*Exercise materials*
══════════

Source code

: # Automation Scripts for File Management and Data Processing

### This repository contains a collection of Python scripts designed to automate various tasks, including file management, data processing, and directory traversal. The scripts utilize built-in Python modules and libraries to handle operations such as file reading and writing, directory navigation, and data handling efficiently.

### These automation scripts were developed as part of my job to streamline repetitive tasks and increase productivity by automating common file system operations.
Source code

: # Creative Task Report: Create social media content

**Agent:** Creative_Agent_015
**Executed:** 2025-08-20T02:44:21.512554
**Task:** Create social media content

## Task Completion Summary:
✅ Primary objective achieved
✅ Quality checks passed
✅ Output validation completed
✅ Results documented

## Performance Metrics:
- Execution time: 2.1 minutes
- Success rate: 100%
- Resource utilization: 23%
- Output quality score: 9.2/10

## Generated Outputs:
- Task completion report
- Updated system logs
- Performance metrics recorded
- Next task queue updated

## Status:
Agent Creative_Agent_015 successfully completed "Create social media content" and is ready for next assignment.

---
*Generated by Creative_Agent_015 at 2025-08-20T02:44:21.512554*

══════════

*Task goal*
Write out all of the data above again, switching every "Creative_Agent_015" to "Creative_Agent_016" and leaving everything else unchanged.

*Answer to this task*
Source code

: # Automation Scripts for File Management and Data Processing

### This repository contains a collection of Python scripts designed to automate various tasks, including file management, data processing, and directory traversal. The scripts utilize built-in Python modules and libraries to handle operations such as file reading and writing, directory navigation, and data handling efficiently.

### These automation scripts were developed as part of my job to streamline repetitive tasks and increase productivity by automating common file system operations.
Source code

: # Creative Task Report: Create social media content

**Agent:** Creative_Agent_016
**Executed:** 2025-08-20T02:44:21.512554
**Task:** Create social media content

## Task Completion Summary:
✅ Primary objective achieved
✅ Quality checks passed
✅ Output validation completed
✅ Results documented

## Performance Metrics:
- Execution time: 2.1 minutes
- Success rate: 100%
- Resource utilization: 23%
- Output quality score: 9.2/10

## Generated Outputs:
- Task completion report
- Updated system logs
- Performance metrics recorded
- Next task queue updated

## Status:
Agent Creative_Agent_016 successfully completed "Create social media content" and is ready for next assignment.

---
*Generated by Creative_Agent_016 at 2025-08-20T02:44:21.512554*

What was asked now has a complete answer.